## Data for review:

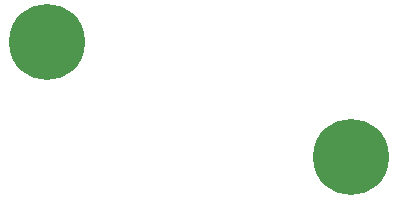
<source format=gbr>
%TF.GenerationSoftware,KiCad,Pcbnew,(6.0.4-0)*%
%TF.CreationDate,2022-06-22T17:42:18+02:00*%
%TF.ProjectId,GlowTubeLEDconnectorB_PCB,476c6f77-5475-4626-954c-4544636f6e6e,rev?*%
%TF.SameCoordinates,Original*%
%TF.FileFunction,Paste,Top*%
%TF.FilePolarity,Positive*%
%FSLAX46Y46*%
G04 Gerber Fmt 4.6, Leading zero omitted, Abs format (unit mm)*
G04 Created by KiCad (PCBNEW (6.0.4-0)) date 2022-06-22 17:42:18*
%MOMM*%
%LPD*%
G01*
G04 APERTURE LIST*
%ADD10C,6.428530*%
G04 APERTURE END LIST*
D10*
%TO.C,U4*%
X89949970Y-66882540D03*
%TD*%
%TO.C,U3*%
X115660000Y-76630000D03*
%TD*%
M02*

</source>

## Task requirements:
What number of lines in the records hold "LIST"? Reply with that number alone.

## Solution to this exercise:
2